Ben Goertzel has made an awesome post titled “The Singularity Institute’s Scary Idea (and Why I Don’t Buy It)” on his blog and the discussion is raging there and on a newly started top-level post at LessWrong (albeit with a lot more distracting and/or non-rational digressions).
I’d like to cross-post my initial comment (broken there into two comments by character count limits) below (with a bunch of extra links since I couldn’t edit over there to add them).
I’ll start with a response to FrankAdamek’s thoughtful comments. (By the way, like Ben, I have read the vast majority of Yudkowsky’s writing — feel free to point to them to illustrate your arguments for a given point but don’t be surprised if I come back with counter-arguments to a number of his assumptions and, please, don’t wave generally in the direction of a whole sequence and expect me to pick out or agree with your particular point).
Frank, if you put responsible between “other” and “AGI”, I’ll agree with the assumption that “The goal of SIAI (and every other AGI researcher for that matter) is to make an AGI that is safe.” The problem is both with the definition of safe and with the fact that SIAI also claims that an “unsafe” AI will almost inevitably lead to unFriendly AI.
SIAI defines safe as “won’t wipe out humanity”. I think that it is virtually provable that this goal is inherently self-contradictory.

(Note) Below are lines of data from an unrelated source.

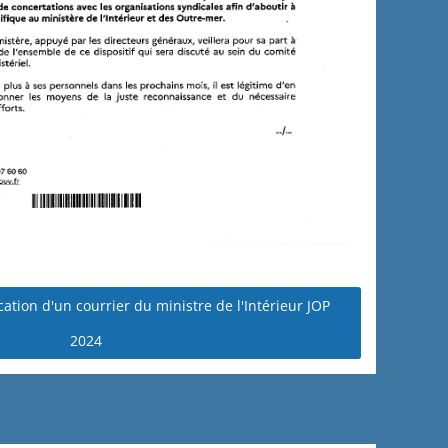
cation d'un courrier du ministre de l'Intérieur JOP
2024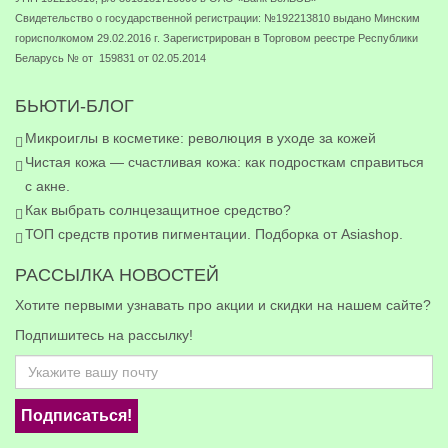
Свидетельство о государственной регистрации: №192213810 выдано Минским
горисполкомом 29.02.2016 г. Зарегистрирован в Торговом реестре Республики
Беларусь № от 159831 от 02.05.2014
БЬЮТИ-БЛОГ
Микроиглы в косметике: революция в уходе за кожей
Чистая кожа — счастливая кожа: как подросткам справиться
с акне.
Как выбрать солнцезащитное средство?
ТОП средств против пигментации. Подборка от Asiashop.
РАССЫЛКА НОВОСТЕЙ
Хотите первыми узнавать про акции и скидки на нашем сайте?
Подпишитесь на рассылку!
Подписаться!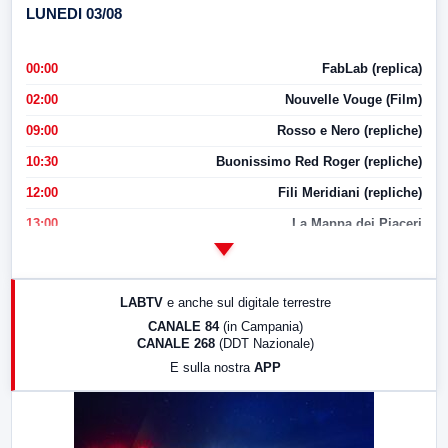
LUNEDI 03/08
00:00
FabLab (replica)
02:00
Nouvelle Vouge (Film)
09:00
Rosso e Nero (repliche)
10:30
Buonissimo Red Roger (repliche)
12:00
Fili Meridiani (repliche)
13:00
La Mappa dei Piaceri
14:00
LabNews
17:00
LabNews (replica)
LABTV
e anche sul digitale terrestre
18:30
Di Faccia e di Profilo (repliche)
CANALE 84
(in Campania)
CANALE 268
(DDT Nazionale)
19:30
LabNews (Diretta)
E sulla nostra
APP
21:00
Free Sport
23:00
LabNews (replica)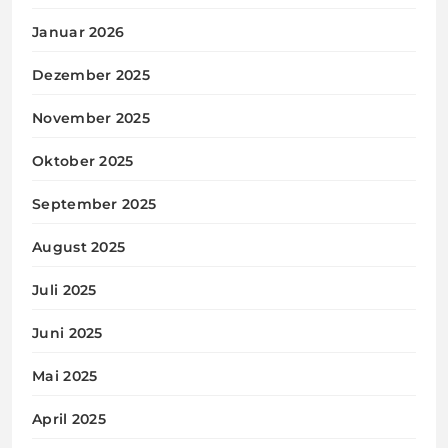
Januar 2026
Dezember 2025
November 2025
Oktober 2025
September 2025
August 2025
Juli 2025
Juni 2025
Mai 2025
April 2025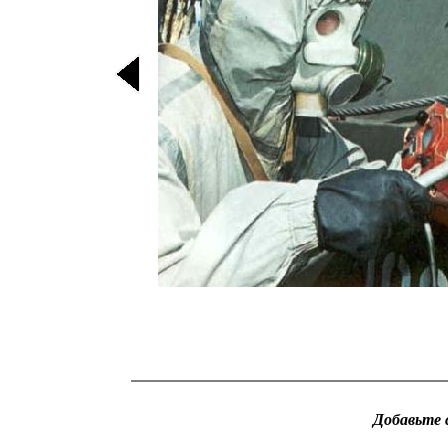
Добавьте 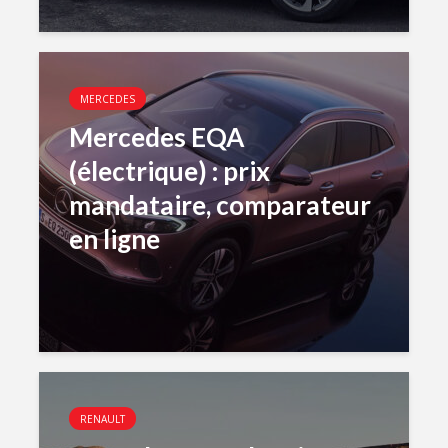
MERCEDES
Mercedes EQA
(électrique) : prix
mandataire, comparateur
en ligne
RENAULT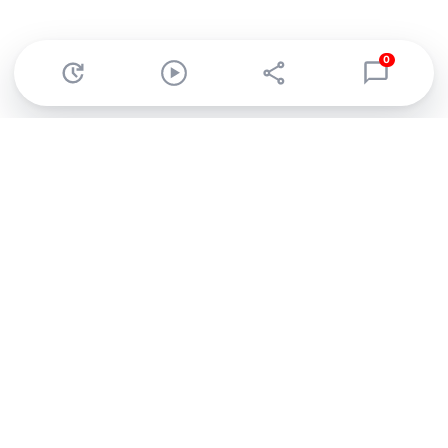
0
Abonnez-vous à notre newsletter !
Recevez un résumé quotidien de l'actu technologique.
S'inscrire
En cliquant sur s'inscrire, j’accepte de recevoir par email des
informations, actualités et offres commerciales de Clubic.
Conformément au RGPD, vous pouvez retirer votre consentement
à tout moment en cliquant sur le lien de désinscription présent
dans chaque email. Pour en savoir plus sur la gestion de vos
données, consultez notre
Politique de confidentialité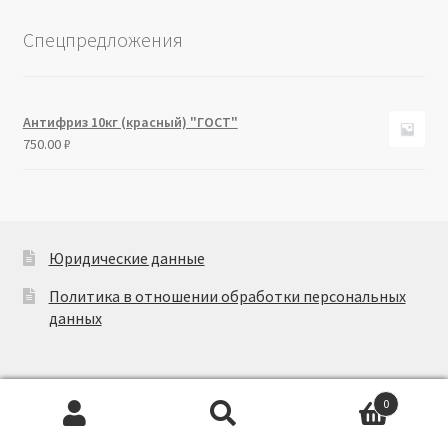
Спецпредложения
Антифриз 10кг (красный) "ГОСТ"
750.00
₽
Юридические данные
Политика в отношении обработки персональных
данных
0
Искать:
Поиск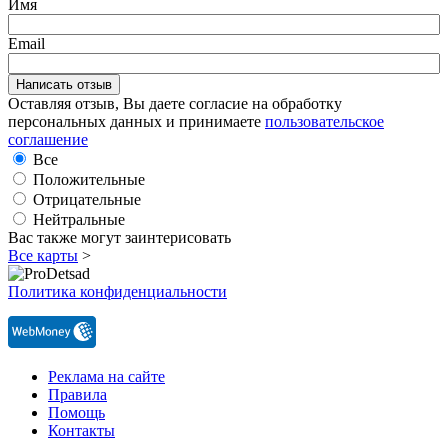
Имя
Email
Оставляя отзыв, Вы даете согласие на обработку
персональных данных и принимаете
пользовательское
соглашение
Все
Положительные
Отрицательные
Нейтральные
Вас также могут заинтерисовать
Все карты
>
Политика конфиденциальности
Реклама на сайте
Правила
Помощь
Контакты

I am, apparently, an Unfriendly Human because I can certainly conceive of circumstances where my value system would accept the elimination of humanity (think “a choice between humanity and the annihilation of several more numerous and more advanced civilizations forced by humanity’s aggression or other shortcomings”). I believe that a mind that will not accept the elimination of humanity under any circumstances is fatally flawed.
SIAI is not unique in its concern about anthropomorphism and human bias. It is unique in the stridency of its belief that über rationality is the ONLY solution. There is a lot of scientific research (referenced in a number of my papers) that shows that even “rational” human thinking is compromised by bad assumptions, immediate dismissal of arguments before comprehension (the normal LessWrong denizen will generally use the pejorative “confused” when doing this), overlooking contradicting facts or refusing to accept rational counter-arguments, etc. SIAI devotes far too much time to setting up and knocking down so-called “strawman” arguments (who is going to generate “a random mind”?).
Steve Omohundro’s paper was awesome. Unfortunately, it also goes totally off the rails midway through when he starts making incorrect assumptions after overlooking some contradicting facts. Humans are goal-driven entities yet the majority of us do NOT behave like psychopaths even when we are positive we can get away with it (i.e. when the social structure doesn’t force us to behave). Missing this point means missing the path to the solution (I’ve written a lot more about this here, here, and here.
I particularly vehemently disagree with Eliezer’s characterizations of the human value system as “fragile” and the belief that the fact that the human value system is complex is any sort of a show-stopper. As I argued in my AGI ’10 presentation, the best analogy to the human value system is the Mandelbroit set as viewed by a semi-accurate, biased individual that is also subject to color illusions (as are we all). The formula for the Mandelbroit set is rat simple — yet look at the beautiful complexity it leads to.
I (and the social psychologists) believe that the foundational formula of ethics (Friendliness) is quite simple — Do that which is necessary to optimize the possibility of co-existence (it’s the categorical imperative that Kant was looking for and arguably a solution to Eliezer’s CEV question). It is very close to what the SIAI is proposing but there are absolutely critical distinctions — the most major/obvious being “If humanity is a danger to the co-existence of everyone else and wiping them out is the only way to reduce that threat below a near unitary value, the above imperative will dictate its destruction.”
I also firmly believe that the above imperative is an attractor that Omohundro should have recognized, that causes most of the “random minds” in Ben’s point 1 to converge to something like human ethics, that makes human values robust and regenerative (as opposed to fragile) and makes it extremely unlikely that an AGI with it will diverge into unFriendly territory (or permit others to do so — see altruistic punishment — which, by the way, though, could be very bad for humans if we absolutely insist on our evil ways).